Posted by Alex Dews, Guest Columnist

Jul 29, 2019 4:58:50 PM

Climate change is impacting our communities. Neighborhood-level change can help increase climate resilience.

In late spring, sustainability experts gathered at The Discovery Center in Philadelphia for the second Community Climate Resilience Workshop hosted by Green Building United in partnership with the Philadelphia Association of Community Development Corporations. The event aimed to increase knowledge of resilience from the city scale down to the neighborhood level in Philadelphia. Community developers, designers, planners, and government representatives shared knowledge on how climate change is impacting communities, what resiliency means and looks like, and how communities can take action.

We are excited to share three key takeaways from this year’s workshop to understand and better address climate change challenges, such as increased heating and cooling costs in extreme climate conditions, relief after natural disasters, and impact flooding.

#1: Climate change isn’t just natural disasters. Climate change is impacting communities and residents around the world and Philadelphia is no exception, though the specific effects vary from city to city and neighborhood to neighborhood. Climate change will continue to affect communities in more severe ways over time and we must understand what we can do as individuals, households and neighborhoods to be prepared for emergencies and natural disasters, such as fires, flooding and extreme heat.

Green builder magWhile larger scale weather events and natural disasters get most of the attention, it's the more gradual changes to our climate that have the greatest impact. For example, a steady increase in high heat days translates to much lower air quality and increased energy demand, which in turn cause heat related health issues and increase the energy burden for vulnerable populations. The built environment and the social dimension of climate change are both essential to building any strategy around resilience.

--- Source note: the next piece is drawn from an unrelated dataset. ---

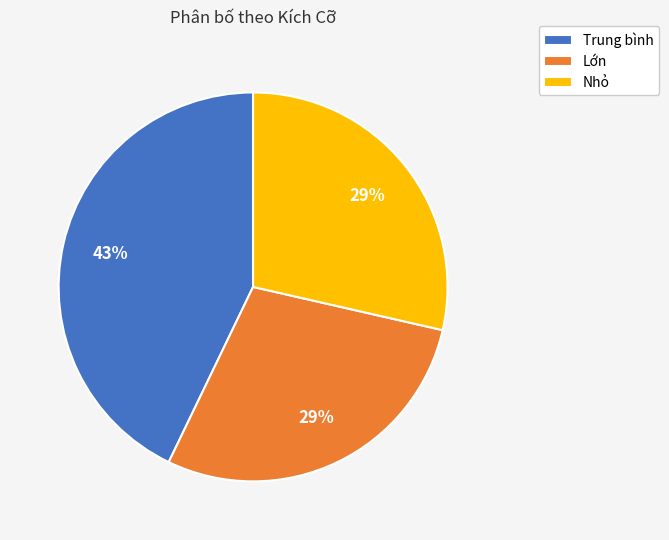

Count the number of slices in the pie.

3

#2: Hyperlocal initiatives drive change. Many cities, have already implemented top-down strategies to address climate challenges, mitigate their impact and help residents adapt. While these initiatives are beneficial, climate change challenges can differ by neighborhood, and no single city agency can address every issue. Hyperlocal organizations, on the other hand, are better resourced to develop relationships, sow community pride, and establish a sense of belonging for residents. When residents feel invested in their communities, they’re more likely to support local initiatives and invest in the good of their neighborhood.

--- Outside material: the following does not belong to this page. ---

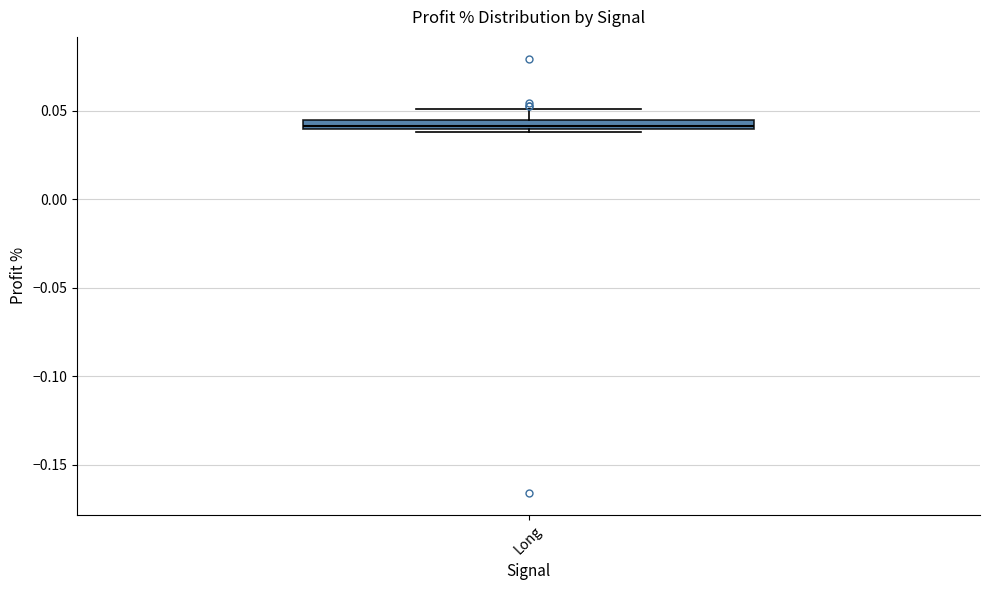

Where is the lower edge of the box for Long on the y-axis? The values are not printed on the chart, so give them approximately, as read against the axis.

0.040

Esperanza, a non-profit community organization based in the Hunting Park neighborhood of Philadelphia, represents an excellent example of a local community collaborating with city government to promote climate resiliency. In 2018, Esperanza and the City’s Office of Sustainability piloted a program called “Beat the Heat” in one of Philadelphia’s hottest neighborhoods. On a summer day, Hunting Park can be as much as 20 degrees hotter than neighboring communities, making it one of the places most vulnerable to climate change in the city. The program, derived from a mutual understanding of the importance and advantages of hyperlocal climate resilient strategies, aimed to cool down the neighborhood through understanding what cooling strategies residents are already practicing, as well as community idea sourcing for short and long-term solutions. One such solution was tree planting, as trees help to cool improve air quality. Prior to the program, Hunting Park had a 3.9 percent tree canopy coverage, compared to a citywide average of 18.6 percent. Through the program, trees were planted in the community and donated to residents so individuals could do their part to increase climate resilience.

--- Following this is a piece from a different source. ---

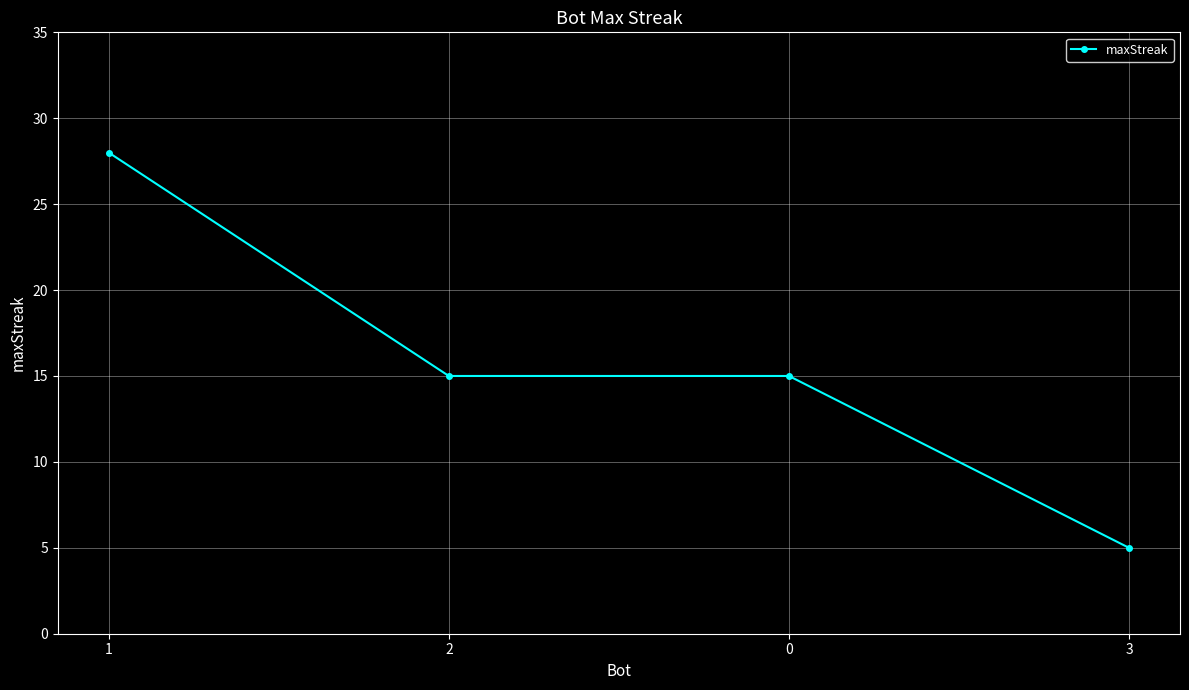

What is the sum of the values at 3 and 1?

33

While the Hunting Park community benefited from a tree planting initiative, it’s important to note that no two neighborhoods are the same. Another community in the same city may call for a different strategy, so it is critical that we address climate resilience at the neighborhood level.

#3: We all have a role to play. Whether you’re a design professional or a neighborhood advocate, we all interact with the built environment and play a role in its continuous design, development and operation. At the workshop, we put this into practice by discussing a hypothetical: If there’s a new building being developed in our neighborhood, what amenities do we need? How will it influence and interact with the environment? Can it be a neighborhood cooling center? Will it provide green space? Is it designed to operate in the future climate context? It is essential for developers to assess community needs by providing opportunities for residents to engage with planning and design. And by being more informed and engaged, residents can be advocates for planning that support a more climate resilient community.

Climate change is happening now and it’s critical for us to understand how our neighborhoods are being impacted, what initiatives we can support and advocate for, and ultimately what role we play in our communities. By collaborating with community organizers, developers, designers, planners, government officials, and residents through forums such as the Community Climate Resilience Workshop, we can make strides to address climate change and resiliency, and drive positive change in our neighborhoods.